Say how many lines in the following entries include "iPhone", and add nothing else.
[[ Data for the task open ]]
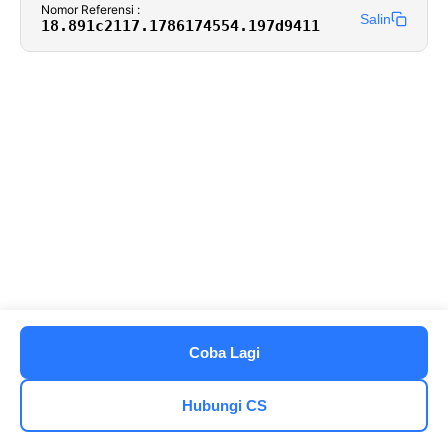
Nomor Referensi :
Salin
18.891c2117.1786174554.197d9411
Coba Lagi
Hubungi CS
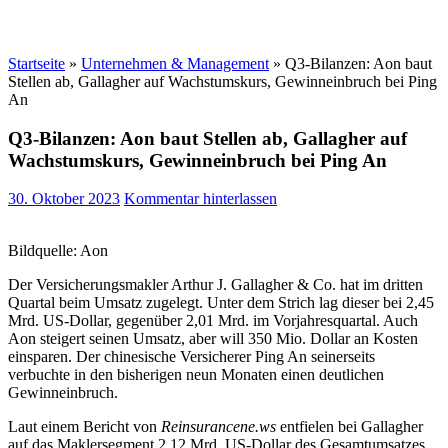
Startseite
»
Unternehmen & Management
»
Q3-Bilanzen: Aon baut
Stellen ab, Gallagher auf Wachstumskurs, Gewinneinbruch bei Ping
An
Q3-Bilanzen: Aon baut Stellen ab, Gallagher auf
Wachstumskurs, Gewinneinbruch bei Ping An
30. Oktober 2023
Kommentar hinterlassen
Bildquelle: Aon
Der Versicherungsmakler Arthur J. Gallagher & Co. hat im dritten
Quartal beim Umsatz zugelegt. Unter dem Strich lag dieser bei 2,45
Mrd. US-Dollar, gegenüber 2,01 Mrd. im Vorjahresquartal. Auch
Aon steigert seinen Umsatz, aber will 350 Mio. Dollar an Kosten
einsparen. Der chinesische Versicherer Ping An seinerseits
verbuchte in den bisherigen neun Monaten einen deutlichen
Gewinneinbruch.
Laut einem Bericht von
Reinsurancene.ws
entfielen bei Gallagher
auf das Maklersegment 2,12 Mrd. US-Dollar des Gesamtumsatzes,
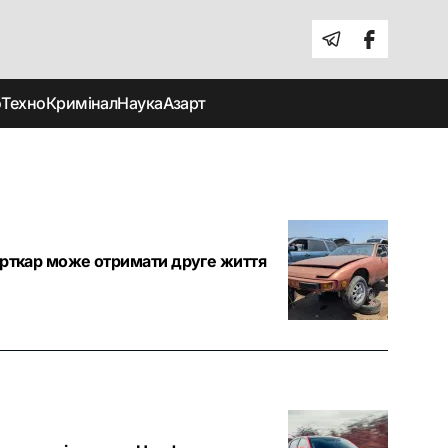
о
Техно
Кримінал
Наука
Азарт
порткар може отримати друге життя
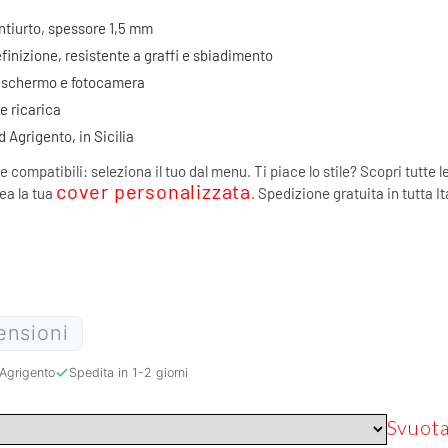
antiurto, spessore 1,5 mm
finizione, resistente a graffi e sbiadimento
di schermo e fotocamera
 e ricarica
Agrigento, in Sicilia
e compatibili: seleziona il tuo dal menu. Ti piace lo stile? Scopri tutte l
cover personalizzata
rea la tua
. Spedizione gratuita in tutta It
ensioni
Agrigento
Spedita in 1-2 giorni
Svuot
[[ Data for the task closed ]]
[[ Data for the task open ]]
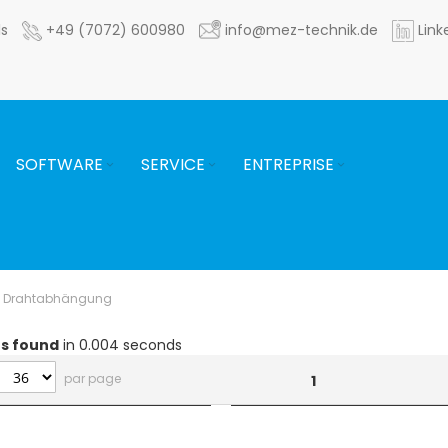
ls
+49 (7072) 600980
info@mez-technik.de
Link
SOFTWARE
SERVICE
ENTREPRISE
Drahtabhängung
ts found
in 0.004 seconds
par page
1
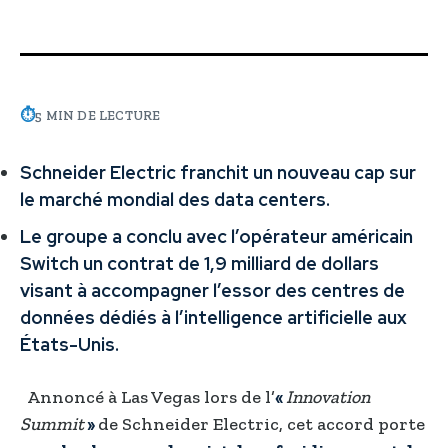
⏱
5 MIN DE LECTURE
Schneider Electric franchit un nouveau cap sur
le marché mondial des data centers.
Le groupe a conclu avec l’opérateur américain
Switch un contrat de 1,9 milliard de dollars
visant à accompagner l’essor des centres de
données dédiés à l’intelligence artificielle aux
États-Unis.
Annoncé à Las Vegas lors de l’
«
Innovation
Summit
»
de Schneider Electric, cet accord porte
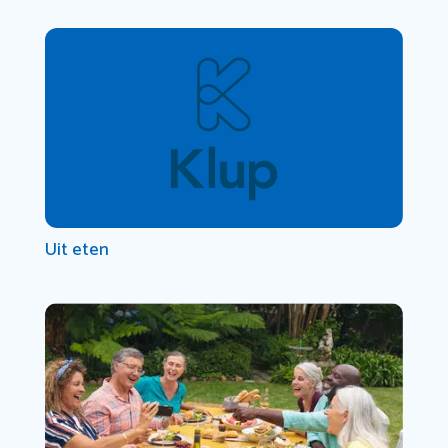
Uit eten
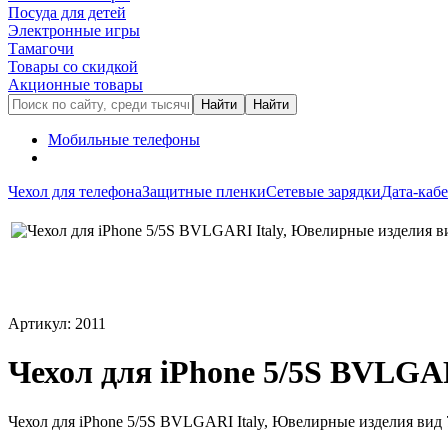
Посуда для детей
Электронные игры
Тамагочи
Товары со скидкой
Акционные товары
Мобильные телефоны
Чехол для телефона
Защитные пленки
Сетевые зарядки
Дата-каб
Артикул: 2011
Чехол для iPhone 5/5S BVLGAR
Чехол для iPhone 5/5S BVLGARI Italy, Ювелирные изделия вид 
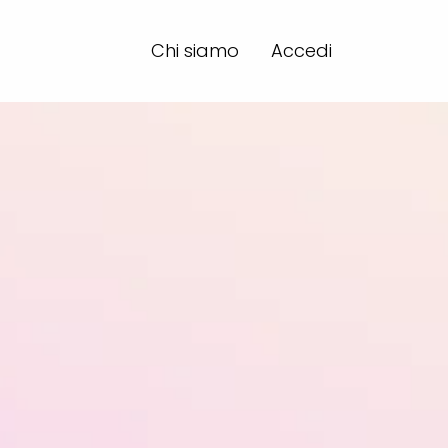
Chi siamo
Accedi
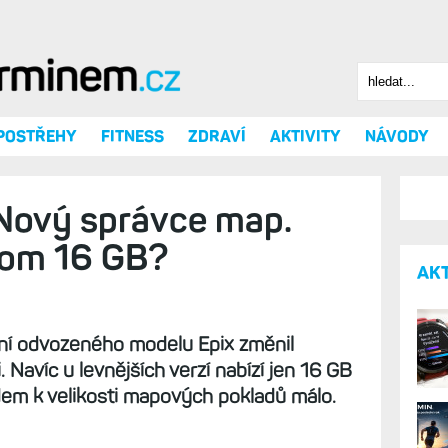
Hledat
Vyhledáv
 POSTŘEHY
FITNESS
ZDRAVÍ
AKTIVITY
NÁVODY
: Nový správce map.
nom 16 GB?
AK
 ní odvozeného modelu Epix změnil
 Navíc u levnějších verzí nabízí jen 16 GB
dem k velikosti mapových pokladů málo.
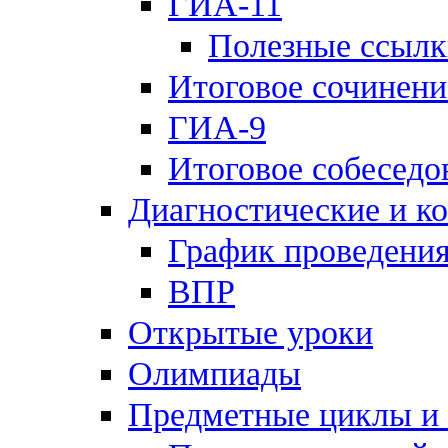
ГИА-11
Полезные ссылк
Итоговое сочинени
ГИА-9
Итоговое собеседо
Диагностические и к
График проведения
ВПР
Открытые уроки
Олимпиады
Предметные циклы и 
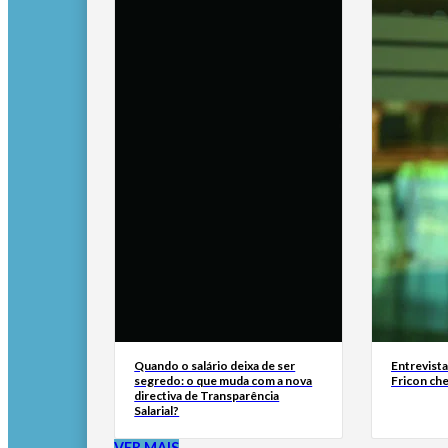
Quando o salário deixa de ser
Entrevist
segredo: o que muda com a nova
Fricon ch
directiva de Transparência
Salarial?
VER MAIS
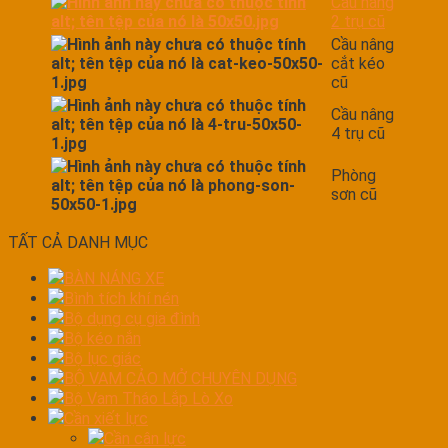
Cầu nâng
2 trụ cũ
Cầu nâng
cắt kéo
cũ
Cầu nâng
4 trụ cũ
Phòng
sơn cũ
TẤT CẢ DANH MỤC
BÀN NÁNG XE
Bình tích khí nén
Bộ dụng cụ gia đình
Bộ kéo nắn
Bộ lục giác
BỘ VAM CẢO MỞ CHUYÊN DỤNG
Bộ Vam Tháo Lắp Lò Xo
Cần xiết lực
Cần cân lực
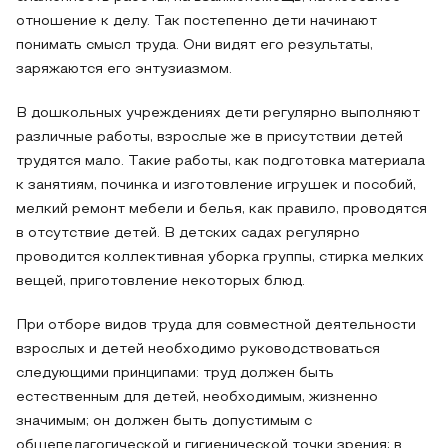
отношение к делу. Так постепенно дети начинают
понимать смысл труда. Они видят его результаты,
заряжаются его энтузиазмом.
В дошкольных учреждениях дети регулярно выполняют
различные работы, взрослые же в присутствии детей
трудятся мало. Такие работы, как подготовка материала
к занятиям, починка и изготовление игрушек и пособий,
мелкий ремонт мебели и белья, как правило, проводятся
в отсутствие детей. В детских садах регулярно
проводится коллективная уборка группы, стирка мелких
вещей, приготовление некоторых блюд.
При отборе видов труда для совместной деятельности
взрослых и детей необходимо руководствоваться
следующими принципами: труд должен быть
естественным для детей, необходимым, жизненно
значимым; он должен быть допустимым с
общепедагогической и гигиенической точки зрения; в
[[ Data for the task closed ]]
* **Answer area**: 2